Saved entries:
* * * * * * *
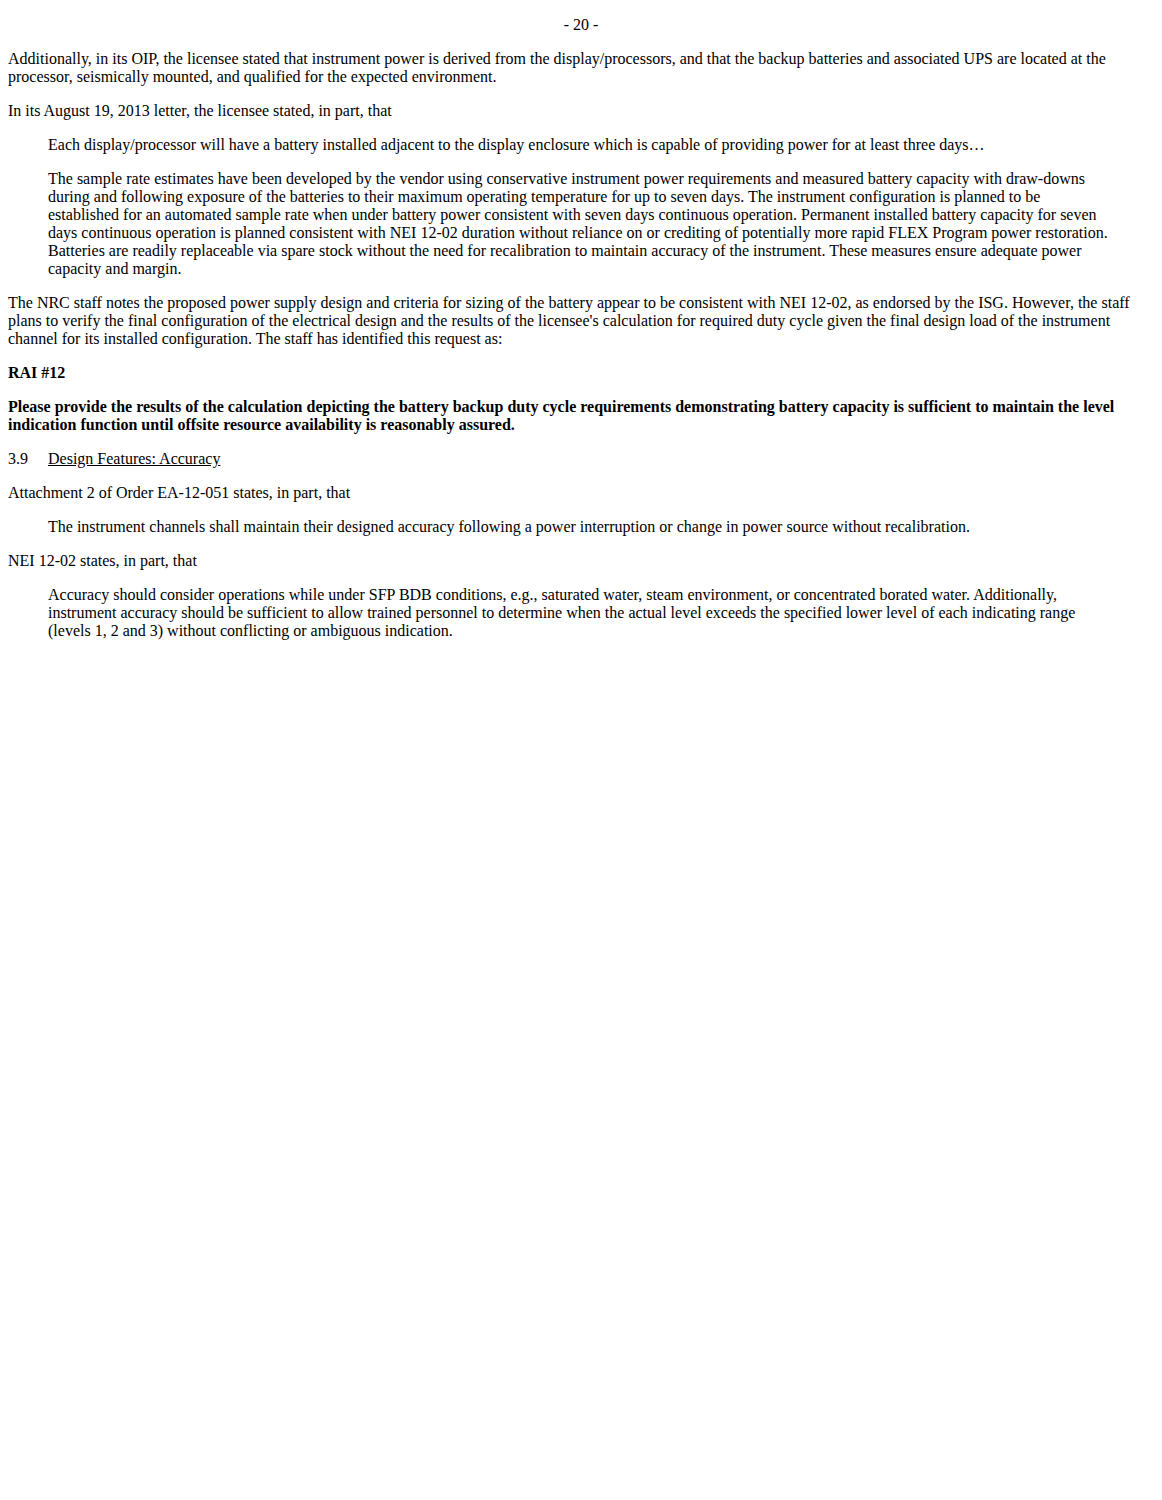- 20 -
Additionally, in its OIP, the licensee stated that instrument power is derived from the display/processors, and that the backup batteries and associated UPS are located at the processor, seismically mounted, and qualified for the expected environment.
In its August 19, 2013 letter, the licensee stated, in part, that
Each display/processor will have a battery installed adjacent to the display enclosure which is capable of providing power for at least three days…
The sample rate estimates have been developed by the vendor using conservative instrument power requirements and measured battery capacity with draw-downs during and following exposure of the batteries to their maximum operating temperature for up to seven days. The instrument configuration is planned to be established for an automated sample rate when under battery power consistent with seven days continuous operation. Permanent installed battery capacity for seven days continuous operation is planned consistent with NEI 12-02 duration without reliance on or crediting of potentially more rapid FLEX Program power restoration. Batteries are readily replaceable via spare stock without the need for recalibration to maintain accuracy of the instrument. These measures ensure adequate power capacity and margin.
The NRC staff notes the proposed power supply design and criteria for sizing of the battery appear to be consistent with NEI 12-02, as endorsed by the ISG. However, the staff plans to verify the final configuration of the electrical design and the results of the licensee's calculation for required duty cycle given the final design load of the instrument channel for its installed configuration. The staff has identified this request as:
RAI #12
Please provide the results of the calculation depicting the battery backup duty cycle requirements demonstrating battery capacity is sufficient to maintain the level indication function until offsite resource availability is reasonably assured.
3.9 Design Features: Accuracy
Attachment 2 of Order EA-12-051 states, in part, that
The instrument channels shall maintain their designed accuracy following a power interruption or change in power source without recalibration.
NEI 12-02 states, in part, that
Accuracy should consider operations while under SFP BDB conditions, e.g., saturated water, steam environment, or concentrated borated water. Additionally, instrument accuracy should be sufficient to allow trained personnel to determine when the actual level exceeds the specified lower level of each indicating range (levels 1, 2 and 3) without conflicting or ambiguous indication.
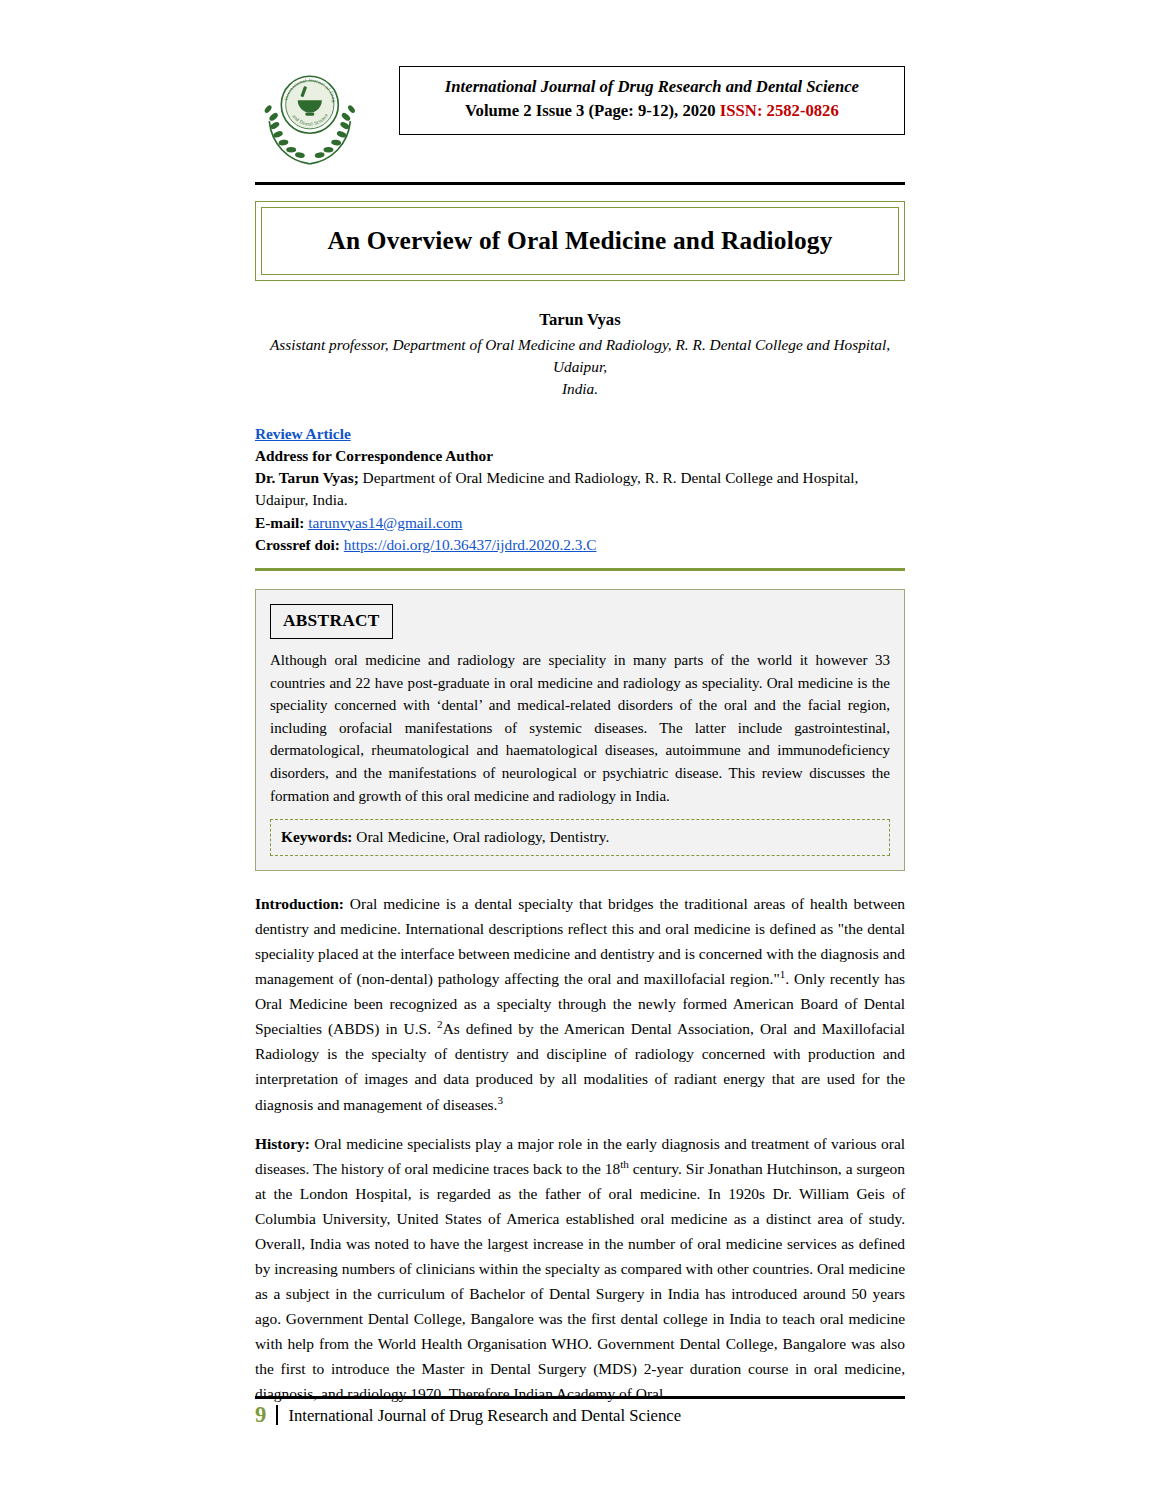International Journal of Drug Research and Dental Science
International Journal of Drug Research and Dental Science
Volume 2 Issue 3 (Page: 9-12), 2020 ISSN: 2582-0826
An Overview of Oral Medicine and Radiology
Tarun Vyas
Assistant professor, Department of Oral Medicine and Radiology, R. R. Dental College and Hospital, Udaipur,
India.
Review Article
Address for Correspondence Author
Dr. Tarun Vyas; Department of Oral Medicine and Radiology, R. R. Dental College and Hospital, Udaipur, India.
E-mail: tarunvyas14@gmail.com
Crossref doi: https://doi.org/10.36437/ijdrd.2020.2.3.C
ABSTRACT
Although oral medicine and radiology are speciality in many parts of the world it however 33 countries and 22 have post-graduate in oral medicine and radiology as speciality. Oral medicine is the speciality concerned with ‘dental’ and medical-related disorders of the oral and the facial region, including orofacial manifestations of systemic diseases. The latter include gastrointestinal, dermatological, rheumatological and haematological diseases, autoimmune and immunodeficiency disorders, and the manifestations of neurological or psychiatric disease. This review discusses the formation and growth of this oral medicine and radiology in India.
Keywords: Oral Medicine, Oral radiology, Dentistry.
Introduction: Oral medicine is a dental specialty that bridges the traditional areas of health between dentistry and medicine. International descriptions reflect this and oral medicine is defined as "the dental speciality placed at the interface between medicine and dentistry and is concerned with the diagnosis and management of (non-dental) pathology affecting the oral and maxillofacial region."1. Only recently has Oral Medicine been recognized as a specialty through the newly formed American Board of Dental Specialties (ABDS) in U.S. 2As defined by the American Dental Association, Oral and Maxillofacial Radiology is the specialty of dentistry and discipline of radiology concerned with production and interpretation of images and data produced by all modalities of radiant energy that are used for the diagnosis and management of diseases.3
History: Oral medicine specialists play a major role in the early diagnosis and treatment of various oral diseases. The history of oral medicine traces back to the 18th century. Sir Jonathan Hutchinson, a surgeon at the London Hospital, is regarded as the father of oral medicine. In 1920s Dr. William Geis of Columbia University, United States of America established oral medicine as a distinct area of study. Overall, India was noted to have the largest increase in the number of oral medicine services as defined by increasing numbers of clinicians within the specialty as compared with other countries. Oral medicine as a subject in the curriculum of Bachelor of Dental Surgery in India has introduced around 50 years ago. Government Dental College, Bangalore was the first dental college in India to teach oral medicine with help from the World Health Organisation WHO. Government Dental College, Bangalore was also the first to introduce the Master in Dental Surgery (MDS) 2-year duration course in oral medicine, diagnosis, and radiology 1970. Therefore Indian Academy of Oral
9 International Journal of Drug Research and Dental Science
* * * * * * *
◆ **Task directions**: For each line in the records that contains the word "duty", make a copy.

◆ **Output for this task**:
The NRC staff notes the proposed power supply design and criteria for sizing of the battery appear to be consistent with NEI 12-02, as endorsed by the ISG. However, the staff plans to verify the final configuration of the electrical design and the results of the licensee's calculation for required duty cycle given the final design load of the instrument channel for its installed configuration. The staff has identified this request as:
Please provide the results of the calculation depicting the battery backup duty cycle requirements demonstrating battery capacity is sufficient to maintain the level indication function until offsite resource availability is reasonably assured.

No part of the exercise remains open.